___ EXERCISE PASSAGE

The Semantics of Constructors

Default Constructor Construction:

There are four characteristics of a class under which the compiler needs to synthesize a default constructor for classes that declare no constructor at all. The Standard refers to these as implicit, nontrivial default constructors. The synthesized constructor fulfills only an implementation need. It does this by

  1. Invoking member object default constructor or,
  2. Base class default constructors or,
  3. Initializing the virtual function or,
  4. Virtual base class mechanism for each object.

Classes that do not exhibit these characteristics and that declare no constructor at all are said to have implicit, trivial default constructors. In practice, these trivial default constructors are not synthesized.

Within the synthesized default constructor, only the base class subobjects and member class objects are initialized. All other nonstatic data members, such as integers, pointers to integers, arrays of integers, and so on, are not initialized. These initializations are needs of the program, not of the implementation. If there is a program need for a default constructor, such as initializing a pointer to 0, it is the programmer’s responsibility to provide it in the course of the class implementation.

______
___ SUPPLIED MATERIAL

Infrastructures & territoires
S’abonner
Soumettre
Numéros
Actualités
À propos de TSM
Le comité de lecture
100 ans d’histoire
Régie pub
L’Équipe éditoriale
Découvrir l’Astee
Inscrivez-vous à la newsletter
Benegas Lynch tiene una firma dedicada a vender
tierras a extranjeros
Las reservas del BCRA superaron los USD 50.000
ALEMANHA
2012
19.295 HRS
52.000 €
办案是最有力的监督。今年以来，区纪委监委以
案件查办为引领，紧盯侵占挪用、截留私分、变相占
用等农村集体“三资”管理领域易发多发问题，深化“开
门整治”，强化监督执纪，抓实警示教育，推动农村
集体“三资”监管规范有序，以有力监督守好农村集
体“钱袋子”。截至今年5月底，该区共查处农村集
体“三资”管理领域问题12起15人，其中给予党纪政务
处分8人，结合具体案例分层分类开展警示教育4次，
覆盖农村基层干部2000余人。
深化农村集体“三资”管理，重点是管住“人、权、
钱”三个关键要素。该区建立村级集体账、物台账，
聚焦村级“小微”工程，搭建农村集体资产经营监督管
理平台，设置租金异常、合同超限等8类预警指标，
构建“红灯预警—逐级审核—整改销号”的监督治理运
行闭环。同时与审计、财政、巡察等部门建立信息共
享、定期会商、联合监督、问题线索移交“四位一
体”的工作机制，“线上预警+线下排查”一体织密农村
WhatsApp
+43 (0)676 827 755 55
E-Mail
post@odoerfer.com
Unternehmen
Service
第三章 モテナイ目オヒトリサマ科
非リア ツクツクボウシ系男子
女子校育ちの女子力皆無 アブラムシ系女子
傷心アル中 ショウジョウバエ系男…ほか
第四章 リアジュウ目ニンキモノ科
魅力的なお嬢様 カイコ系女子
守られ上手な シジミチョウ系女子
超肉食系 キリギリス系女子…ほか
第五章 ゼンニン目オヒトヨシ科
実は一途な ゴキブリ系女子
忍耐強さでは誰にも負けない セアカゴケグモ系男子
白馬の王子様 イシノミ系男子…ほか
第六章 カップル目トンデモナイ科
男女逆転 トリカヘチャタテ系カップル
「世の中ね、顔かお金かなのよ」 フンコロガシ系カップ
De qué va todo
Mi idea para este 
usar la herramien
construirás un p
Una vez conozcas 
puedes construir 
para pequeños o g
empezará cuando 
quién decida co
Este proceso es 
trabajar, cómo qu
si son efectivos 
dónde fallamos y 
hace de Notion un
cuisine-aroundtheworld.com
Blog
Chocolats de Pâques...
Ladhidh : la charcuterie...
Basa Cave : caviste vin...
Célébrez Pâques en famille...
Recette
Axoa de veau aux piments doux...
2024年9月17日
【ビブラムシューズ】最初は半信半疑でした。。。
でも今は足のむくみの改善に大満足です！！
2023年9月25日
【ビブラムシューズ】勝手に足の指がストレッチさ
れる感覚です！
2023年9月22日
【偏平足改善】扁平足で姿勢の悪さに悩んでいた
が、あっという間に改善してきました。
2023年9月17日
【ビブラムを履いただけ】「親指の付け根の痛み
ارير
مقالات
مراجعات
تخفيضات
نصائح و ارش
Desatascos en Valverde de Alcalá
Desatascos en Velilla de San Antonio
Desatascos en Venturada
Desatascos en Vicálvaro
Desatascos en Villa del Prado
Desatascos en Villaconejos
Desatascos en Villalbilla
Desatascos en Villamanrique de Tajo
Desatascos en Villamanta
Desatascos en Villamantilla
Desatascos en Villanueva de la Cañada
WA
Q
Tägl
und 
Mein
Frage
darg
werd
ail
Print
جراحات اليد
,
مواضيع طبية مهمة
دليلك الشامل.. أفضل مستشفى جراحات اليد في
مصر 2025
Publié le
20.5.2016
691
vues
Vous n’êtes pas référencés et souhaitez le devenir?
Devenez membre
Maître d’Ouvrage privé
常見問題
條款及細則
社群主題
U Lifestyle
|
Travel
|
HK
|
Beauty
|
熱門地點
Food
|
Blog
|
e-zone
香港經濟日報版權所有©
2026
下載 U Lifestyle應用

______

WORK INSTRUCTION 1
In the passage on default constructors, what name does the Standard give to the constructors the compiler must synthesize for classes with one of the four listed characteristics?
WORK INSTRUCTION 2
Decide whether each statement agrees with the passage on default constructors, and quote the words from it that settle each one: (a) In practice, trivial default constructors are synthesized. (b) The synthesized default constructor initializes pointers to integers. (c) Providing a default constructor that initializes a pointer to 0 falls to the programmer.
WORK INSTRUCTION 3
Please write the next part of the passage on default constructors, picking up after its final sentence.

ANSWER SECTION 1
Implicit, nontrivial default constructors.

ANSWER SECTION 2
(a) No: "In practice, these trivial default constructors are not synthesized."
(b) No: "All other nonstatic data members, such as integers, pointers to integers, arrays of integers, and so on, are not initialized."
(c) Yes: "If there is a program need for a default constructor, such as initializing a pointer to 0, it is the programmer’s responsibility to provide it in the course of the class implementation."

ANSWER SECTION 3
Programmers new to C++ often have two common misunderstandings:

  1. That a default constructor is synthesized for every class that does not define one
  2. That the compiler-synthesized default constructor provides explicit default initializers for each data member declared within the class

As you have seen, neither of these is true

In the case of having virtual function in your class, the following two class "augmentations" occur during compilation:

  1. A virtual function table (referred to as the class vtbl in the original cfront implementation) is generated and populated with the addresses of the active virtual functions for that class.
  2. Within each class object, an additional pointer member (the vptr) is synthesized to hold the address of the associated class vtbl.

Copy Constructor Construction:

When are bitwise copy semantics not exhibited by a class? There are four instances:

  1. When the class contains a member object of a class for which a copy constructor exists (either explicitly declared by the class designer, or synthesized by the compiler)
  2. When the class is derived from a base class for which a copy constructor exists (again, either explicitly declared or synthesized)
  3. When the class declares one or more virtual functions
  4. When the class is derived from an inheritance chain in which one or more base classes are virtual

Program Transformation Semantics:

Such a requirement would levy a possibly severe performance penalty on a great many programs. For example, although the following three initializations are semantically equivalent:

X xx0( 1024 );
X xx1 = X( 1024 );
X xx2 = ( X ) 1024;

In the second and third instances, the syntax explicitly provides for a two-step initialization:

  1. Initialize a temporary object with 1024.
  2. Copy construct the explicit object with the temporary object.

That is, whereas xx0 is initialized by a single constructor invocation

// Pseudo C++ Code
xx0.X::X( 1024 );

a strict implementation of either xx1 or xx2 results in two constructor invocations, a temporary object, and a call to the destructor of class X on that temporary object:

// Pseudo C++ Code
X __temp0;
__temp0.X::X( 1024 );
xx1.X::X( __temp0 );
__temp0.X::~X();

The simplest method of implementing the copy constructor is as follows:

Point3d::Point3d( const Point3d &rhs )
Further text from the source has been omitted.